11: CONGENITAL AND PEDIATRIC LESIONS

C H A P T E R   11


CONGENITAL AND PEDIATRIC LESIONS


 


I. ARACHNOID CYST—frequently associated with subdural hematomas


A. Treatment—only if symptomatic


1. Craniotomy and fenestration into medial CSF casterns (consider a shunt if this fails)


2. Consider endoscopic third ventriculostomy and fenestration for a suprasellar cyst.


II. NEURENTERIC CYST—lined by gastrointestinal or respiratory endothelium and usually occurs in the cervical or thoracic spine


A. Treatment—resection is required.


III. ENCEPHALOCELE—most children do not develop normally.


A. Cranial vault (occipital)—most common variety in the Western hemisphere


1. Treatment—excision and closing of dura (Fig. 11.1A,B)

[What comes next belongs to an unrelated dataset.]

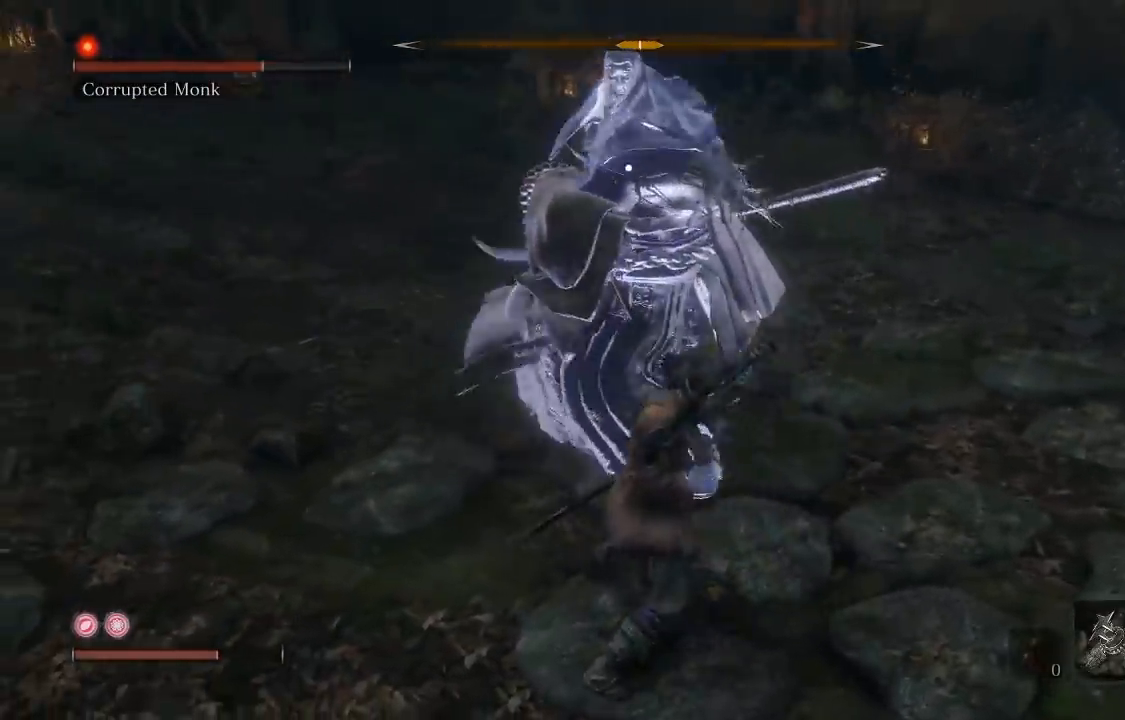
{"buttons": [], "left_stick": "down", "right_stick": "center", "events": []}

B. Sincipital—nasofrontal, nasoethmoidal, and nasoorbital


C. Basal—transethmoidal, transsphenoidal, sphenoethmoidal, and sphenoorbital. There is no visible mass.


1. Treatment—combination nasal and subfrontal closure


IV. CHIARI MALFORMATION


image


Fig. 11.1 Encephaloceles. (A) Two small occipital encephaloceles. (B) Large occipital encephalocele. (With permission from Citow JS. Neuropathology and Neuroradiology: A Review. New York, NY: Thieme Medical Publishers; 2001: 7, Fig. 4.)


A. Type 1—cerebellar tonsil herniation 5 mm below foramen magnum (varies with age); presentation is usually around 40 years.


1. Signs/Symptoms—headaches, paresthesias, or syringomyelia


2. Treatment—suboccipital craniectomy and C1 laminectomy with duraplasty (Fig. 11.2)


B. Type 2—always present at birth if the patient has a myelomeningocele (MM)


1. Signs/Symptoms—due to brainstem and cranial nerve (CN) dysfunction (dysphagia, stridor, apnea, and nystagmus)


2. Evaluation—magnetic resonance imaging (MRI) shows vermis herniation with tectal beaking, elongated medulla, hydrocephalus (HCP), and bony abnormalities


3. Treatment—initially with a ventriculoperitoneal (VP) shunt; 20% will eventually require a suboccipital decompression (Fig. 11.3)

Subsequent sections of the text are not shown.